Transcribed page contents:
..........

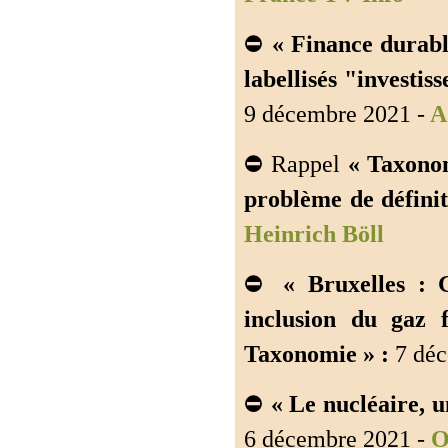
⛔
« Finance durable
labellisés "investis
9 décembre 2021 -
A
⛔ Rappel
« Taxonom
problème de définit
Heinrich Böll
⛔
« Bruxelles : 
inclusion du gaz f
Taxonomie » :
7 déc
⛔
« Le nucléaire, u
6 décembre 2021 -
O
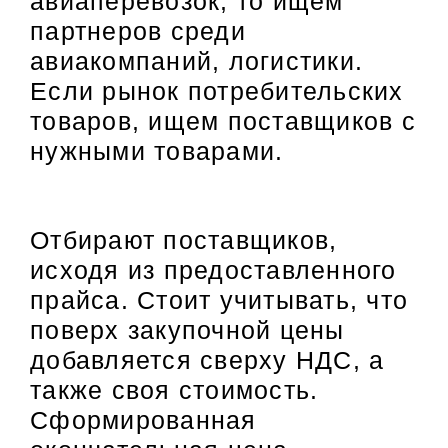
авиаперевозок, то ищем
партнеров среди
авиакомпаний, логистики.
Если рынок потребительских
товаров, ищем поставщиков с
нужными товарами.
Отбирают поставщиков,
исходя из предоставленного
прайса. Стоит учитывать, что
поверх закупочной цены
добавляется сверху НДС, а
также своя стоимость.
Сформированная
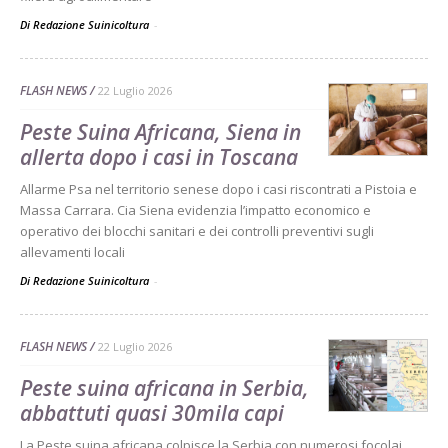
Di Redazione Suinicoltura
-
FLASH NEWS
22 Luglio 2026
Peste Suina Africana, Siena in
allerta dopo i casi in Toscana
Allarme Psa nel territorio senese dopo i casi riscontrati a Pistoia e
Massa Carrara. Cia Siena evidenzia l’impatto economico e
operativo dei blocchi sanitari e dei controlli preventivi sugli
allevamenti locali
Di Redazione Suinicoltura
-
FLASH NEWS
22 Luglio 2026
Peste suina africana in Serbia,
abbattuti quasi 30mila capi
La Peste suina africana colpisce la Serbia con numerosi focolai,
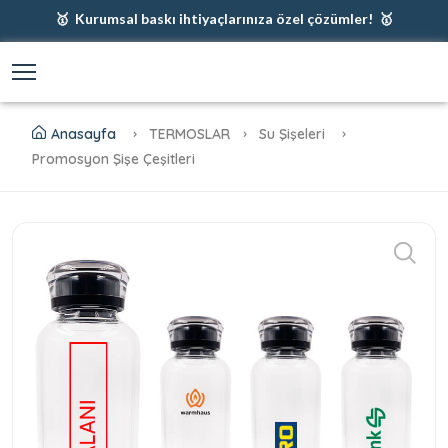
🥇 Kurumsal baskı ihtiyaçlarınıza özel çözümler! 🥇
🥇 Firmanız için en iyi baskı çözümleri 🥇
🥇 Şimdi %35 indirim! 🥇
🥇 Fiyatlarımıza baskı ve kargo dahildir! 🥇
Anasayfa
TERMOSLAR
Su Şişeleri
Promosyon Şişe Çeşitleri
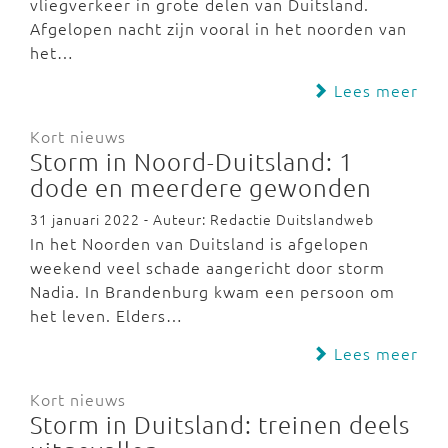
vliegverkeer in grote delen van Duitsland.
Afgelopen nacht zijn vooral in het noorden van
het…
Lees meer
Kort nieuws
Storm in Noord-Duitsland: 1
dode en meerdere gewonden
31 januari 2022 - Auteur: Redactie Duitslandweb
In het Noorden van Duitsland is afgelopen
weekend veel schade aangericht door storm
Nadia. In Brandenburg kwam een persoon om
het leven. Elders…
Lees meer
Kort nieuws
Storm in Duitsland: treinen deels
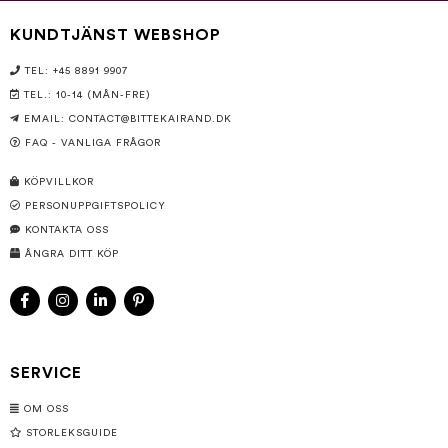
KUNDTJÄNST WEBSHOP
TEL: +45 8891 9907
TEL.: 10-14 (MÅN-FRE)
EMAIL:
CONTACT@BITTEKAIRAND.DK
FAQ - VANLIGA FRÅGOR
KÖPVILLKOR
PERSONUPPGIFTSPOLICY
KONTAKTA OSS
ÅNGRA DITT KÖP
SERVICE
OM OSS
STORLEKSGUIDE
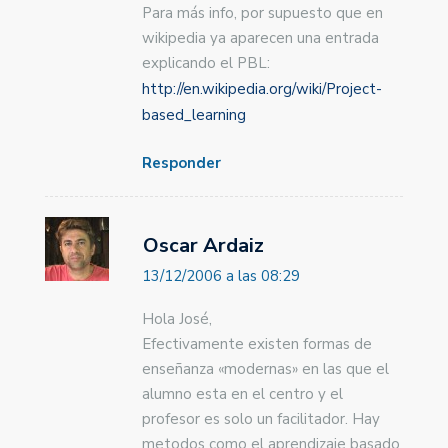
Para más info, por supuesto que en
wikipedia ya aparecen una entrada
explicando el PBL:
http://en.wikipedia.org/wiki/Project-
based_learning
Responder
Oscar Ardaiz
13/12/2006 a las 08:29
Hola José,
Efectivamente existen formas de
enseñanza «modernas» en las que el
alumno esta en el centro y el
profesor es solo un facilitador. Hay
metodos como el aprendizaje basado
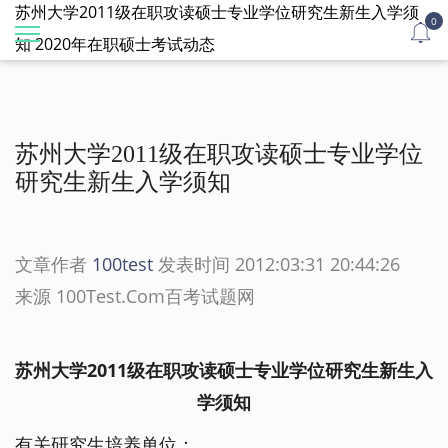
苏州大学2011级在职攻读硕士专业学位研究生新生入学须
0
知 2020年在职硕士考试动态
苏州大学2011级在职攻读硕士专业学位
研究生新生入学须知
文章作者
100test
发表时间 2012:03:31 20:44:26
来源 100Test.Com百考试题网
苏州大学2011级在职攻读硕士专业学位研究生新生入
学须知
有关研究生培养单位：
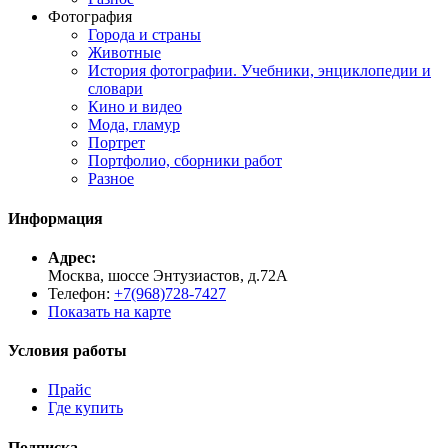
Фотография
Города и страны
Животные
История фотографии. Учебники, энциклопедии и
словари
Кино и видео
Мода, гламур
Портрет
Портфолио, сборники работ
Разное
Информация
Адрес:
Москва, шоссе Энтузиастов, д.72А
Телефон:
+7(968)728-7427
Показать на карте
Условия работы
Прайс
Где купить
Подписка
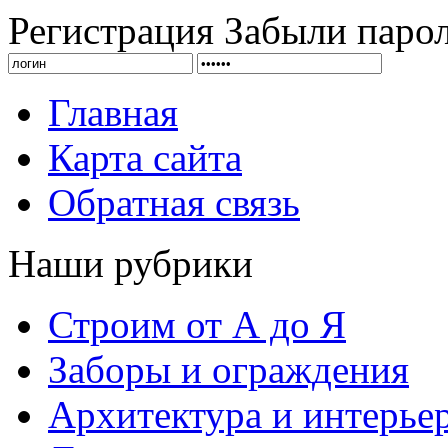
Регистрация
Забыли паро
Главная
Карта сайта
Обратная связь
Наши рубрики
Строим от А до Я
Заборы и ограждения
Архитектура и интерье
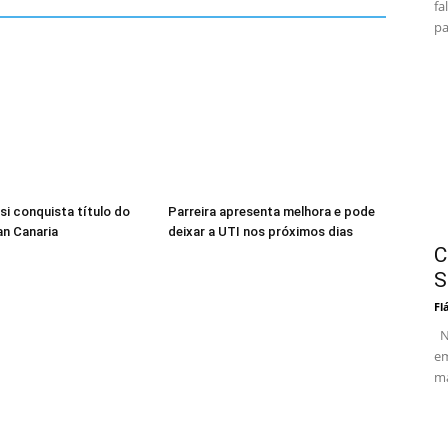
fa
pa
si conquista título do
Parreira apresenta melhora e pode
n Canaria
deixar a UTI nos próximos dias
C
S
Fl
Nú
em
ma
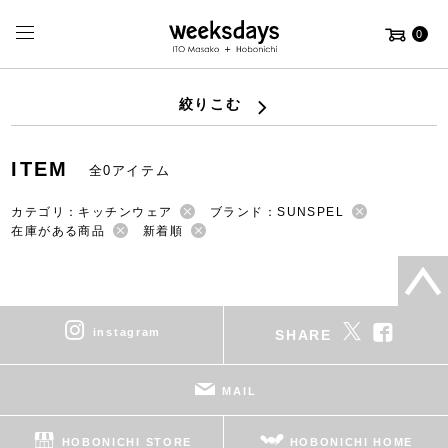
0
絞りこむ
ITEM
全0アイテム
カテゴリ：キッチンウェア
ブランド：SUNSPEL
在庫がある商品
新着順
instagram
SHARE
MAIL
HOBONICHI STORE
HOBONICHI HOME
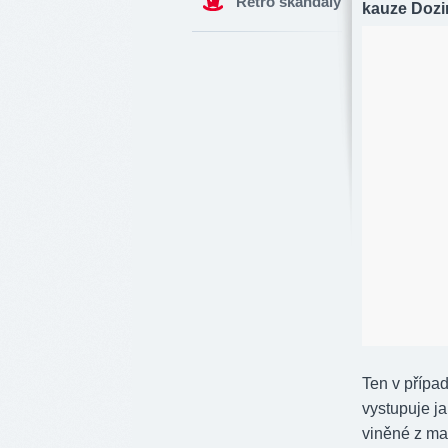
Retro skandály
kauze Dozi
Ten v přípa
vystupuje j
viněné z ma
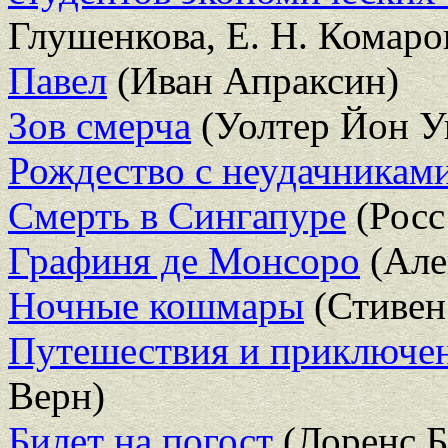
Глушенкова, Е. Н. Комаро
Павел
(Иван Апраксин)
Зов смерча
(Уолтер Йон У
Рождество с неудачникам
Смерть в Сингапуре
(Росс
Графиня де Монсоро
(Але
Ночные кошмары
(Стивен
Путешествия и приключен
Верн)
Билет на погост
(Лоренс Б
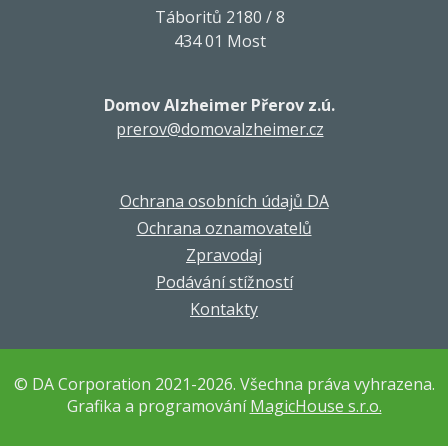
Táboritů 2180 / 8
434 01 Most
Domov Alzheimer Přerov z.ú.
prerov@domovalzheimer.cz
Ochrana osobních údajů DA
Ochrana oznamovatelů
Zpravodaj
Podávání stížností
Kontakty
© DA Corporation 2021-2026. Všechna práva vyhrazena.
Grafika a programování
MagicHouse s.r.o.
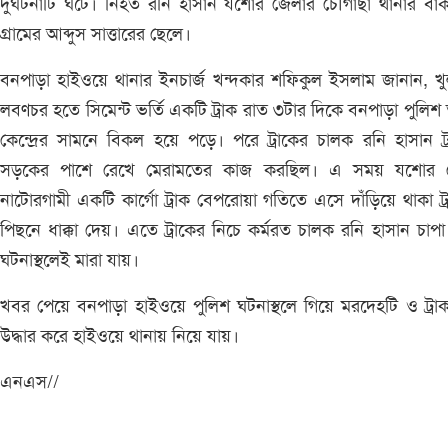
দুর্ঘটনাটি ঘটে। নিহত রনি হাসান যশোর জেলার চৌগাছা থানার বা
গ্রামের আব্দুস সাত্তারের ছেলে।
বনপাড়া হাইওয়ে থানার ইনচার্জ খন্দকার শফিকুল ইসলাম জানান, খ
লবণচর হতে সিমেন্ট ভর্তি একটি ট্রাক রাত ৩টার দিকে বনপাড়া পুলিশ 
কেন্দ্রের সামনে বিকল হয়ে পড়ে। পরে ট্রাকের চালক রনি হাসান ট্
সড়কের পাশে রেখে মেরামতের কাজ করছিল। এ সময় যশোর 
নাটোরগামী একটি কার্গো ট্রাক বেপরোয়া গতিতে এসে দাঁড়িয়ে থাকা ট্
পিছনে ধাক্কা দেয়। এতে ট্রাকের নিচে কর্মরত চালক রনি হাসান চাপ
ঘটনাস্থলেই মারা যায়।
খবর পেয়ে বনপাড়া হাইওয়ে পুলিশ ঘটনাস্থলে গিয়ে মরদেহটি ও ট্রাক
উদ্ধার করে হাইওয়ে থানায় নিয়ে যায়।
এনএস//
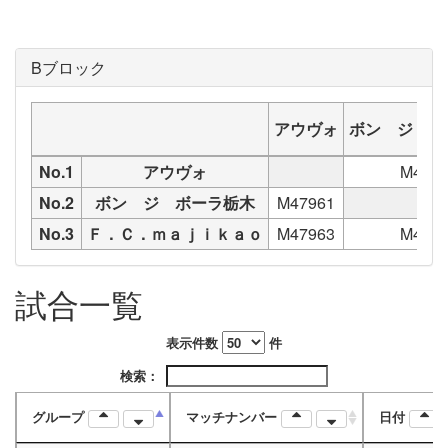
Bブロック
アウヴォ
ボン ジ ボ
No.1
アウヴォ
M479
No.2
ボン ジ ボーラ栃木
M47961
No.3
Ｆ．Ｃ．ｍａｊｉｋａｏ
M47963
M479
試合一覧
表示件数
件
検索：
グループ
マッチナンバー
日付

..........

**WRITTEN TASK:**
Print everything in the data from the line containing "Глушенкова, Е. Н. Комаро" down to the line containing "MagicHouse s.r.o.", both lines included. Leave the pictures out.

**EXERCISE ANSWER:**
Глушенкова, Е. Н. Комаро
Павел
(Иван Апраксин)
Зов смерча
(Уолтер Йон У
Рождество с неудачникам
Смерть в Сингапуре
(Росс
Графиня де Монсоро
(Але
Ночные кошмары
(Стивен
Путешествия и приключен
Верн)
Билет на погост
(Лоренс Б
Táboritů 2180 / 8
434 01 Most
Domov Alzheimer Přerov z.ú.
prerov@domovalzheimer.cz
Ochrana osobních údajů DA
Ochrana oznamovatelů
Zpravodaj
Podávání stížností
Kontakty
© DA Corporation 2021-2026. Všechna práva vyhrazena.
Grafika a programování
MagicHouse s.r.o.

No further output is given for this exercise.